Could someone tell me, in the case where $ n = 2k $ with $ k \in \mathbb{N}^* $ , why does the fact that a $n$-sphere admits a trivial line sub-bundle mean that it admits a section nowhere vanishing which doesn't exist ?
Have you any reference or any book treating that subject more deeply ?
Thanks a lot for your answers.
Here's one way to arrive at what you need to prove: (1) Any real line bundle is trivial if and only if it is orientable. (2) Any vector bundle on a simply connected manifold is orientable.

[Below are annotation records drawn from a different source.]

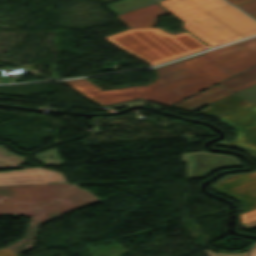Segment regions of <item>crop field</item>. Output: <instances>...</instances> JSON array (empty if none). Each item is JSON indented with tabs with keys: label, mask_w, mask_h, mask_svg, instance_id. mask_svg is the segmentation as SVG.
<instances>
[{
	"label": "crop field",
	"mask_w": 256,
	"mask_h": 256,
	"mask_svg": "<svg viewBox=\"0 0 256 256\" xmlns=\"http://www.w3.org/2000/svg\"><path fill=\"white\" fill-rule=\"evenodd\" d=\"M256 65V37L157 69L147 86L103 91L85 79L64 81L102 106L137 98L170 106Z\"/></svg>",
	"instance_id": "obj_1"
},
{
	"label": "crop field",
	"mask_w": 256,
	"mask_h": 256,
	"mask_svg": "<svg viewBox=\"0 0 256 256\" xmlns=\"http://www.w3.org/2000/svg\"><path fill=\"white\" fill-rule=\"evenodd\" d=\"M105 39L150 65L208 48L186 32L171 35L158 28L128 29Z\"/></svg>",
	"instance_id": "obj_2"
},
{
	"label": "crop field",
	"mask_w": 256,
	"mask_h": 256,
	"mask_svg": "<svg viewBox=\"0 0 256 256\" xmlns=\"http://www.w3.org/2000/svg\"><path fill=\"white\" fill-rule=\"evenodd\" d=\"M159 3L182 19L184 28L211 47L242 39L205 12L227 5L223 0H165Z\"/></svg>",
	"instance_id": "obj_3"
},
{
	"label": "crop field",
	"mask_w": 256,
	"mask_h": 256,
	"mask_svg": "<svg viewBox=\"0 0 256 256\" xmlns=\"http://www.w3.org/2000/svg\"><path fill=\"white\" fill-rule=\"evenodd\" d=\"M99 199L86 190H78L40 209L27 212L32 217L25 237L13 245L0 250V256H16L32 248L40 224L64 215L70 211L98 203ZM4 214L12 215L8 212Z\"/></svg>",
	"instance_id": "obj_4"
},
{
	"label": "crop field",
	"mask_w": 256,
	"mask_h": 256,
	"mask_svg": "<svg viewBox=\"0 0 256 256\" xmlns=\"http://www.w3.org/2000/svg\"><path fill=\"white\" fill-rule=\"evenodd\" d=\"M79 188L66 183L56 185H12L0 186V214L8 211L12 214H26L53 200L72 193Z\"/></svg>",
	"instance_id": "obj_5"
},
{
	"label": "crop field",
	"mask_w": 256,
	"mask_h": 256,
	"mask_svg": "<svg viewBox=\"0 0 256 256\" xmlns=\"http://www.w3.org/2000/svg\"><path fill=\"white\" fill-rule=\"evenodd\" d=\"M216 145L240 149L256 159V154L224 141ZM214 189L240 201L243 204L242 213L256 208V172L225 177L214 186Z\"/></svg>",
	"instance_id": "obj_6"
},
{
	"label": "crop field",
	"mask_w": 256,
	"mask_h": 256,
	"mask_svg": "<svg viewBox=\"0 0 256 256\" xmlns=\"http://www.w3.org/2000/svg\"><path fill=\"white\" fill-rule=\"evenodd\" d=\"M255 83L256 67L220 83L219 86H214L203 93H199L187 100H184L174 105L173 107L193 111L199 107L229 96L234 92H237Z\"/></svg>",
	"instance_id": "obj_7"
},
{
	"label": "crop field",
	"mask_w": 256,
	"mask_h": 256,
	"mask_svg": "<svg viewBox=\"0 0 256 256\" xmlns=\"http://www.w3.org/2000/svg\"><path fill=\"white\" fill-rule=\"evenodd\" d=\"M218 119L237 130L231 142L256 152V105L249 102Z\"/></svg>",
	"instance_id": "obj_8"
},
{
	"label": "crop field",
	"mask_w": 256,
	"mask_h": 256,
	"mask_svg": "<svg viewBox=\"0 0 256 256\" xmlns=\"http://www.w3.org/2000/svg\"><path fill=\"white\" fill-rule=\"evenodd\" d=\"M207 12L243 38L256 34V23L230 5Z\"/></svg>",
	"instance_id": "obj_9"
},
{
	"label": "crop field",
	"mask_w": 256,
	"mask_h": 256,
	"mask_svg": "<svg viewBox=\"0 0 256 256\" xmlns=\"http://www.w3.org/2000/svg\"><path fill=\"white\" fill-rule=\"evenodd\" d=\"M164 9L160 6L153 4L147 7H143L128 13L118 15L117 17L121 19L130 28H140V27H153L156 23V16L166 14Z\"/></svg>",
	"instance_id": "obj_10"
},
{
	"label": "crop field",
	"mask_w": 256,
	"mask_h": 256,
	"mask_svg": "<svg viewBox=\"0 0 256 256\" xmlns=\"http://www.w3.org/2000/svg\"><path fill=\"white\" fill-rule=\"evenodd\" d=\"M247 102L249 101H246L245 99L234 94L209 104L206 109L200 112V114L216 117L220 114H224L230 110H233Z\"/></svg>",
	"instance_id": "obj_11"
},
{
	"label": "crop field",
	"mask_w": 256,
	"mask_h": 256,
	"mask_svg": "<svg viewBox=\"0 0 256 256\" xmlns=\"http://www.w3.org/2000/svg\"><path fill=\"white\" fill-rule=\"evenodd\" d=\"M159 1L162 0H119L107 7L118 15Z\"/></svg>",
	"instance_id": "obj_12"
},
{
	"label": "crop field",
	"mask_w": 256,
	"mask_h": 256,
	"mask_svg": "<svg viewBox=\"0 0 256 256\" xmlns=\"http://www.w3.org/2000/svg\"><path fill=\"white\" fill-rule=\"evenodd\" d=\"M36 159L38 162H41L43 164H51V165L64 164L63 160L58 156L55 149L48 150L42 154H36Z\"/></svg>",
	"instance_id": "obj_13"
},
{
	"label": "crop field",
	"mask_w": 256,
	"mask_h": 256,
	"mask_svg": "<svg viewBox=\"0 0 256 256\" xmlns=\"http://www.w3.org/2000/svg\"><path fill=\"white\" fill-rule=\"evenodd\" d=\"M228 1L256 19V0H228Z\"/></svg>",
	"instance_id": "obj_14"
},
{
	"label": "crop field",
	"mask_w": 256,
	"mask_h": 256,
	"mask_svg": "<svg viewBox=\"0 0 256 256\" xmlns=\"http://www.w3.org/2000/svg\"><path fill=\"white\" fill-rule=\"evenodd\" d=\"M236 94L240 95L241 97H243L247 100L255 98L256 97V85L252 86L250 88L244 89Z\"/></svg>",
	"instance_id": "obj_15"
},
{
	"label": "crop field",
	"mask_w": 256,
	"mask_h": 256,
	"mask_svg": "<svg viewBox=\"0 0 256 256\" xmlns=\"http://www.w3.org/2000/svg\"><path fill=\"white\" fill-rule=\"evenodd\" d=\"M256 220V209L241 215L242 225Z\"/></svg>",
	"instance_id": "obj_16"
},
{
	"label": "crop field",
	"mask_w": 256,
	"mask_h": 256,
	"mask_svg": "<svg viewBox=\"0 0 256 256\" xmlns=\"http://www.w3.org/2000/svg\"><path fill=\"white\" fill-rule=\"evenodd\" d=\"M208 256H249L247 252L241 254H226V253H214L210 250H205Z\"/></svg>",
	"instance_id": "obj_17"
},
{
	"label": "crop field",
	"mask_w": 256,
	"mask_h": 256,
	"mask_svg": "<svg viewBox=\"0 0 256 256\" xmlns=\"http://www.w3.org/2000/svg\"><path fill=\"white\" fill-rule=\"evenodd\" d=\"M242 227L247 230L256 228V221L243 225Z\"/></svg>",
	"instance_id": "obj_18"
},
{
	"label": "crop field",
	"mask_w": 256,
	"mask_h": 256,
	"mask_svg": "<svg viewBox=\"0 0 256 256\" xmlns=\"http://www.w3.org/2000/svg\"><path fill=\"white\" fill-rule=\"evenodd\" d=\"M249 252L251 256H256V244L251 249H249Z\"/></svg>",
	"instance_id": "obj_19"
},
{
	"label": "crop field",
	"mask_w": 256,
	"mask_h": 256,
	"mask_svg": "<svg viewBox=\"0 0 256 256\" xmlns=\"http://www.w3.org/2000/svg\"><path fill=\"white\" fill-rule=\"evenodd\" d=\"M251 102H253L254 104H256V98L255 99H252V100H249Z\"/></svg>",
	"instance_id": "obj_20"
},
{
	"label": "crop field",
	"mask_w": 256,
	"mask_h": 256,
	"mask_svg": "<svg viewBox=\"0 0 256 256\" xmlns=\"http://www.w3.org/2000/svg\"><path fill=\"white\" fill-rule=\"evenodd\" d=\"M0 205H2V202H1V200H0Z\"/></svg>",
	"instance_id": "obj_21"
},
{
	"label": "crop field",
	"mask_w": 256,
	"mask_h": 256,
	"mask_svg": "<svg viewBox=\"0 0 256 256\" xmlns=\"http://www.w3.org/2000/svg\"><path fill=\"white\" fill-rule=\"evenodd\" d=\"M226 156V155H225Z\"/></svg>",
	"instance_id": "obj_22"
}]
</instances>
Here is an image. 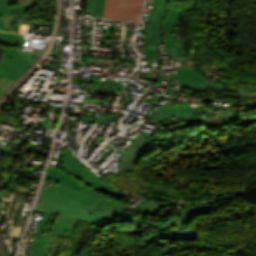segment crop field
I'll list each match as a JSON object with an SVG mask.
<instances>
[{"label": "crop field", "instance_id": "crop-field-1", "mask_svg": "<svg viewBox=\"0 0 256 256\" xmlns=\"http://www.w3.org/2000/svg\"><path fill=\"white\" fill-rule=\"evenodd\" d=\"M169 0H155L146 23L147 60L159 59L158 45L164 42L170 57L186 56L181 39V10L168 7Z\"/></svg>", "mask_w": 256, "mask_h": 256}, {"label": "crop field", "instance_id": "crop-field-2", "mask_svg": "<svg viewBox=\"0 0 256 256\" xmlns=\"http://www.w3.org/2000/svg\"><path fill=\"white\" fill-rule=\"evenodd\" d=\"M98 201L97 197L55 183L53 188L44 186L43 200L34 210L62 214L85 222Z\"/></svg>", "mask_w": 256, "mask_h": 256}, {"label": "crop field", "instance_id": "crop-field-3", "mask_svg": "<svg viewBox=\"0 0 256 256\" xmlns=\"http://www.w3.org/2000/svg\"><path fill=\"white\" fill-rule=\"evenodd\" d=\"M54 160L62 161V170L71 174L74 178L88 185L89 187L112 197L121 198L127 195L118 192L113 186L106 183L103 179L89 171L82 165L77 158H75L69 150L64 147L63 159L52 158Z\"/></svg>", "mask_w": 256, "mask_h": 256}, {"label": "crop field", "instance_id": "crop-field-4", "mask_svg": "<svg viewBox=\"0 0 256 256\" xmlns=\"http://www.w3.org/2000/svg\"><path fill=\"white\" fill-rule=\"evenodd\" d=\"M86 222L102 229L113 223L133 222V219L124 204L102 196Z\"/></svg>", "mask_w": 256, "mask_h": 256}, {"label": "crop field", "instance_id": "crop-field-5", "mask_svg": "<svg viewBox=\"0 0 256 256\" xmlns=\"http://www.w3.org/2000/svg\"><path fill=\"white\" fill-rule=\"evenodd\" d=\"M161 130L163 129L157 126L149 135L139 133L127 151L123 154L120 161V171L133 170L135 163L142 157V153L156 148L151 144L156 140L155 137Z\"/></svg>", "mask_w": 256, "mask_h": 256}, {"label": "crop field", "instance_id": "crop-field-6", "mask_svg": "<svg viewBox=\"0 0 256 256\" xmlns=\"http://www.w3.org/2000/svg\"><path fill=\"white\" fill-rule=\"evenodd\" d=\"M145 0H106L104 18L140 21Z\"/></svg>", "mask_w": 256, "mask_h": 256}, {"label": "crop field", "instance_id": "crop-field-7", "mask_svg": "<svg viewBox=\"0 0 256 256\" xmlns=\"http://www.w3.org/2000/svg\"><path fill=\"white\" fill-rule=\"evenodd\" d=\"M181 87L204 91L206 87L224 90L225 85L206 79L196 66L176 68Z\"/></svg>", "mask_w": 256, "mask_h": 256}, {"label": "crop field", "instance_id": "crop-field-8", "mask_svg": "<svg viewBox=\"0 0 256 256\" xmlns=\"http://www.w3.org/2000/svg\"><path fill=\"white\" fill-rule=\"evenodd\" d=\"M44 179L54 181V182L62 184V185H66V186L75 188L77 190H80L82 192H85V193H88V194H91V195L101 198V195L99 192L89 188L88 186H86L83 183L79 182L78 180L74 179L68 173L63 172L54 167L48 166V169H47Z\"/></svg>", "mask_w": 256, "mask_h": 256}, {"label": "crop field", "instance_id": "crop-field-9", "mask_svg": "<svg viewBox=\"0 0 256 256\" xmlns=\"http://www.w3.org/2000/svg\"><path fill=\"white\" fill-rule=\"evenodd\" d=\"M32 64L3 56L0 60V77L17 80Z\"/></svg>", "mask_w": 256, "mask_h": 256}, {"label": "crop field", "instance_id": "crop-field-10", "mask_svg": "<svg viewBox=\"0 0 256 256\" xmlns=\"http://www.w3.org/2000/svg\"><path fill=\"white\" fill-rule=\"evenodd\" d=\"M78 223L79 221L75 219L60 215L52 229L51 236L71 238L72 233L77 227Z\"/></svg>", "mask_w": 256, "mask_h": 256}, {"label": "crop field", "instance_id": "crop-field-11", "mask_svg": "<svg viewBox=\"0 0 256 256\" xmlns=\"http://www.w3.org/2000/svg\"><path fill=\"white\" fill-rule=\"evenodd\" d=\"M170 204L172 203L170 202L165 203V202L143 199L141 203H138L134 208H132V211L134 213L155 217L157 216V214L160 212L162 208Z\"/></svg>", "mask_w": 256, "mask_h": 256}, {"label": "crop field", "instance_id": "crop-field-12", "mask_svg": "<svg viewBox=\"0 0 256 256\" xmlns=\"http://www.w3.org/2000/svg\"><path fill=\"white\" fill-rule=\"evenodd\" d=\"M207 207L213 208V201L194 203V206L180 210L177 212V214L180 215L185 226H188V221L191 220L193 217L199 214L207 213L206 211H204Z\"/></svg>", "mask_w": 256, "mask_h": 256}, {"label": "crop field", "instance_id": "crop-field-13", "mask_svg": "<svg viewBox=\"0 0 256 256\" xmlns=\"http://www.w3.org/2000/svg\"><path fill=\"white\" fill-rule=\"evenodd\" d=\"M52 214L45 213L43 216V219L36 231L35 235V241H34V251H33V256H43L44 255V249H45V243H46V238L47 236H43L44 228L50 219Z\"/></svg>", "mask_w": 256, "mask_h": 256}, {"label": "crop field", "instance_id": "crop-field-14", "mask_svg": "<svg viewBox=\"0 0 256 256\" xmlns=\"http://www.w3.org/2000/svg\"><path fill=\"white\" fill-rule=\"evenodd\" d=\"M227 124H229V123L220 119L219 117H215V118H211V119H205V120H199V121H194V122L183 123L180 125H175L173 127L168 128V131L173 134V132L175 130L182 129L184 127H189V126L202 125L204 128L208 129L211 127H217V126H222V125H227Z\"/></svg>", "mask_w": 256, "mask_h": 256}, {"label": "crop field", "instance_id": "crop-field-15", "mask_svg": "<svg viewBox=\"0 0 256 256\" xmlns=\"http://www.w3.org/2000/svg\"><path fill=\"white\" fill-rule=\"evenodd\" d=\"M29 6L19 7V6H10L8 9H1L0 16L5 14H25ZM0 30L8 31L0 19Z\"/></svg>", "mask_w": 256, "mask_h": 256}, {"label": "crop field", "instance_id": "crop-field-16", "mask_svg": "<svg viewBox=\"0 0 256 256\" xmlns=\"http://www.w3.org/2000/svg\"><path fill=\"white\" fill-rule=\"evenodd\" d=\"M14 80L1 77L0 78V97L14 83Z\"/></svg>", "mask_w": 256, "mask_h": 256}, {"label": "crop field", "instance_id": "crop-field-17", "mask_svg": "<svg viewBox=\"0 0 256 256\" xmlns=\"http://www.w3.org/2000/svg\"><path fill=\"white\" fill-rule=\"evenodd\" d=\"M104 7H105V0H97L95 16L103 18Z\"/></svg>", "mask_w": 256, "mask_h": 256}, {"label": "crop field", "instance_id": "crop-field-18", "mask_svg": "<svg viewBox=\"0 0 256 256\" xmlns=\"http://www.w3.org/2000/svg\"><path fill=\"white\" fill-rule=\"evenodd\" d=\"M95 6H96V0H88L87 7L92 8L90 16H94Z\"/></svg>", "mask_w": 256, "mask_h": 256}, {"label": "crop field", "instance_id": "crop-field-19", "mask_svg": "<svg viewBox=\"0 0 256 256\" xmlns=\"http://www.w3.org/2000/svg\"><path fill=\"white\" fill-rule=\"evenodd\" d=\"M217 116L216 114H212V115H206V116H200V117H194V118H187V119H183L185 122L187 121H193V120H199V119H205L208 117H215Z\"/></svg>", "mask_w": 256, "mask_h": 256}, {"label": "crop field", "instance_id": "crop-field-20", "mask_svg": "<svg viewBox=\"0 0 256 256\" xmlns=\"http://www.w3.org/2000/svg\"><path fill=\"white\" fill-rule=\"evenodd\" d=\"M221 117L227 119L228 121H232V116H235L234 114H228V113H218Z\"/></svg>", "mask_w": 256, "mask_h": 256}, {"label": "crop field", "instance_id": "crop-field-21", "mask_svg": "<svg viewBox=\"0 0 256 256\" xmlns=\"http://www.w3.org/2000/svg\"><path fill=\"white\" fill-rule=\"evenodd\" d=\"M30 4H32V0H19V3H18L19 6H25Z\"/></svg>", "mask_w": 256, "mask_h": 256}, {"label": "crop field", "instance_id": "crop-field-22", "mask_svg": "<svg viewBox=\"0 0 256 256\" xmlns=\"http://www.w3.org/2000/svg\"><path fill=\"white\" fill-rule=\"evenodd\" d=\"M10 6V3H0V9L1 8H8Z\"/></svg>", "mask_w": 256, "mask_h": 256}, {"label": "crop field", "instance_id": "crop-field-23", "mask_svg": "<svg viewBox=\"0 0 256 256\" xmlns=\"http://www.w3.org/2000/svg\"><path fill=\"white\" fill-rule=\"evenodd\" d=\"M42 188H43V186L41 187V190H40L39 197H38V200H37L36 205H37V204L41 201V199H42Z\"/></svg>", "mask_w": 256, "mask_h": 256}, {"label": "crop field", "instance_id": "crop-field-24", "mask_svg": "<svg viewBox=\"0 0 256 256\" xmlns=\"http://www.w3.org/2000/svg\"><path fill=\"white\" fill-rule=\"evenodd\" d=\"M49 55L54 56V58H56V59H59V58H61V56H62V55H54V54H51V52H49Z\"/></svg>", "mask_w": 256, "mask_h": 256}, {"label": "crop field", "instance_id": "crop-field-25", "mask_svg": "<svg viewBox=\"0 0 256 256\" xmlns=\"http://www.w3.org/2000/svg\"><path fill=\"white\" fill-rule=\"evenodd\" d=\"M40 65H44V66L51 67V68H53V67H54V65L44 64V63H41Z\"/></svg>", "mask_w": 256, "mask_h": 256}, {"label": "crop field", "instance_id": "crop-field-26", "mask_svg": "<svg viewBox=\"0 0 256 256\" xmlns=\"http://www.w3.org/2000/svg\"><path fill=\"white\" fill-rule=\"evenodd\" d=\"M0 2H10V0H0Z\"/></svg>", "mask_w": 256, "mask_h": 256}, {"label": "crop field", "instance_id": "crop-field-27", "mask_svg": "<svg viewBox=\"0 0 256 256\" xmlns=\"http://www.w3.org/2000/svg\"><path fill=\"white\" fill-rule=\"evenodd\" d=\"M0 39H1L2 41H4V39L1 37V35H0Z\"/></svg>", "mask_w": 256, "mask_h": 256}]
</instances>
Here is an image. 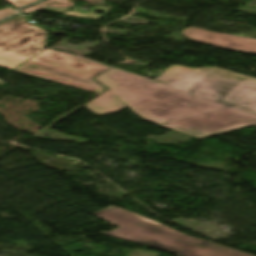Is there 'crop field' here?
<instances>
[{
	"mask_svg": "<svg viewBox=\"0 0 256 256\" xmlns=\"http://www.w3.org/2000/svg\"><path fill=\"white\" fill-rule=\"evenodd\" d=\"M30 61H31V60H29V61L23 63L22 65H24V64H26V63H28V62H30ZM22 65L18 66L17 68L21 67ZM45 66H47V65H45ZM48 67H50V66H48ZM17 68L13 69L12 71H15V72H18V73H22V74H26V75H30V76H34V77H38V78H42V79H46V80L53 81V82H57V83H61V84H65V83H62V82L54 81V80L47 79V78H44V77H40V76H36V75H33V74H29V73H26V72L18 71V70H16ZM51 68H53V67H51ZM54 69H56V68H54ZM57 70H59V69H57ZM60 71H62V70H60ZM63 72H65V71H63ZM66 73H68V72H66ZM69 74H71V73H69ZM71 75H74V74H71ZM74 76H77V77H80V78H83V79H86V80H90V79H87V78H84V77H81V76H78V75H74ZM90 81H92V80H90ZM92 82H94V81H92ZM85 83L88 84V85H90L91 88L96 89V91L89 90V89H85V88H81V87H77V86H73V85H69V84H65V85H69V86L81 88V89L88 90V91H92V92H96V93L100 92V90L97 89L95 86H93L91 83H89V82H85ZM94 83H95L96 85H98L99 87H101L103 90H105V91L108 90V89L104 88L103 86L97 84L96 82H94Z\"/></svg>",
	"mask_w": 256,
	"mask_h": 256,
	"instance_id": "crop-field-8",
	"label": "crop field"
},
{
	"mask_svg": "<svg viewBox=\"0 0 256 256\" xmlns=\"http://www.w3.org/2000/svg\"><path fill=\"white\" fill-rule=\"evenodd\" d=\"M47 31L18 15L0 23V67L11 70L46 45Z\"/></svg>",
	"mask_w": 256,
	"mask_h": 256,
	"instance_id": "crop-field-3",
	"label": "crop field"
},
{
	"mask_svg": "<svg viewBox=\"0 0 256 256\" xmlns=\"http://www.w3.org/2000/svg\"><path fill=\"white\" fill-rule=\"evenodd\" d=\"M150 223H156V224H159V223H157V222H155V221H152V222H150Z\"/></svg>",
	"mask_w": 256,
	"mask_h": 256,
	"instance_id": "crop-field-12",
	"label": "crop field"
},
{
	"mask_svg": "<svg viewBox=\"0 0 256 256\" xmlns=\"http://www.w3.org/2000/svg\"><path fill=\"white\" fill-rule=\"evenodd\" d=\"M75 0H46L34 7L26 8L21 11L24 13H30L33 12L41 7H64V6H74L72 3ZM84 2H87L89 4H94V3H100L103 2L102 0H82Z\"/></svg>",
	"mask_w": 256,
	"mask_h": 256,
	"instance_id": "crop-field-6",
	"label": "crop field"
},
{
	"mask_svg": "<svg viewBox=\"0 0 256 256\" xmlns=\"http://www.w3.org/2000/svg\"><path fill=\"white\" fill-rule=\"evenodd\" d=\"M92 214L120 227L102 234L173 252L177 256H253L166 226L149 224L147 222L152 220L114 206Z\"/></svg>",
	"mask_w": 256,
	"mask_h": 256,
	"instance_id": "crop-field-2",
	"label": "crop field"
},
{
	"mask_svg": "<svg viewBox=\"0 0 256 256\" xmlns=\"http://www.w3.org/2000/svg\"><path fill=\"white\" fill-rule=\"evenodd\" d=\"M182 33H184L193 41L228 48L240 52L256 54L255 39L229 34L214 33L193 27L184 29Z\"/></svg>",
	"mask_w": 256,
	"mask_h": 256,
	"instance_id": "crop-field-5",
	"label": "crop field"
},
{
	"mask_svg": "<svg viewBox=\"0 0 256 256\" xmlns=\"http://www.w3.org/2000/svg\"><path fill=\"white\" fill-rule=\"evenodd\" d=\"M14 13H15V10L11 7H8L6 9L0 11V20L5 18V17H8V16H10Z\"/></svg>",
	"mask_w": 256,
	"mask_h": 256,
	"instance_id": "crop-field-10",
	"label": "crop field"
},
{
	"mask_svg": "<svg viewBox=\"0 0 256 256\" xmlns=\"http://www.w3.org/2000/svg\"><path fill=\"white\" fill-rule=\"evenodd\" d=\"M7 1L14 4L17 7H20V6L31 4L37 0H7Z\"/></svg>",
	"mask_w": 256,
	"mask_h": 256,
	"instance_id": "crop-field-9",
	"label": "crop field"
},
{
	"mask_svg": "<svg viewBox=\"0 0 256 256\" xmlns=\"http://www.w3.org/2000/svg\"><path fill=\"white\" fill-rule=\"evenodd\" d=\"M93 80L110 89L83 105L98 115L129 107L147 121L199 139L256 126V78L173 65L154 80L115 67Z\"/></svg>",
	"mask_w": 256,
	"mask_h": 256,
	"instance_id": "crop-field-1",
	"label": "crop field"
},
{
	"mask_svg": "<svg viewBox=\"0 0 256 256\" xmlns=\"http://www.w3.org/2000/svg\"><path fill=\"white\" fill-rule=\"evenodd\" d=\"M31 60L92 79L110 68L96 62L47 49Z\"/></svg>",
	"mask_w": 256,
	"mask_h": 256,
	"instance_id": "crop-field-4",
	"label": "crop field"
},
{
	"mask_svg": "<svg viewBox=\"0 0 256 256\" xmlns=\"http://www.w3.org/2000/svg\"><path fill=\"white\" fill-rule=\"evenodd\" d=\"M25 69H27L29 71L37 72V73L46 74V75H49V76H52V77H55V78H59V79H62V80L68 81V82H72V83H76V84H80V85L90 87V86L84 84L83 83L84 81H82L80 79H77L75 77L68 76V75H65V74H61V73H58V72H55V71H51V70H48V69H45V68H42V67H39V66H36V65H30V66L26 67Z\"/></svg>",
	"mask_w": 256,
	"mask_h": 256,
	"instance_id": "crop-field-7",
	"label": "crop field"
},
{
	"mask_svg": "<svg viewBox=\"0 0 256 256\" xmlns=\"http://www.w3.org/2000/svg\"><path fill=\"white\" fill-rule=\"evenodd\" d=\"M85 81H86V80H85ZM89 82H90V81H89ZM91 83H92V82H91ZM92 84H93V83H92ZM94 85H95V84H94ZM95 86H96V85H95ZM97 87H98V86H97ZM98 88H99V87H98ZM101 90H102V89H101ZM103 92H105V91H103V90H102V92H101V93H103ZM101 93H99V94H101Z\"/></svg>",
	"mask_w": 256,
	"mask_h": 256,
	"instance_id": "crop-field-11",
	"label": "crop field"
}]
</instances>
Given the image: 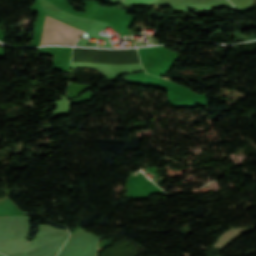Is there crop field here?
Masks as SVG:
<instances>
[{
	"label": "crop field",
	"instance_id": "obj_1",
	"mask_svg": "<svg viewBox=\"0 0 256 256\" xmlns=\"http://www.w3.org/2000/svg\"><path fill=\"white\" fill-rule=\"evenodd\" d=\"M83 31L46 16L40 45H73Z\"/></svg>",
	"mask_w": 256,
	"mask_h": 256
},
{
	"label": "crop field",
	"instance_id": "obj_2",
	"mask_svg": "<svg viewBox=\"0 0 256 256\" xmlns=\"http://www.w3.org/2000/svg\"><path fill=\"white\" fill-rule=\"evenodd\" d=\"M122 1L133 2V3H137V2L148 3V2H151V1H155V0H122ZM156 3H157V1L148 3L147 5H155Z\"/></svg>",
	"mask_w": 256,
	"mask_h": 256
}]
</instances>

Now there are other ways to get this because you're working on $S^n$. You can trivialize a bundle on the sphere on each hemisphere (slightly thickened up), and so you need to see how to glue on the intersection of the two thickened hemispheres, which is homotopy equivalent to $S^{n-1}$. So you're looking at (up to homotopy) a map $S^{n-1}\to GL(1,\Bbb R) \cong \Bbb R^\times$, and such maps are trivial when $n>1$.
For your second question, it is badly phrased. You're referring to the tangent bundle of $S^n$. Generally, a nowhere vanishing section of a vector bundle gives a trivial line sub-bundle. (Take the line bundle to be spanned by the section.) As you noted, because $\chi(S^{2n}) = 2$, there can be no nowhere-vanishing vector field on $S^{2n}$.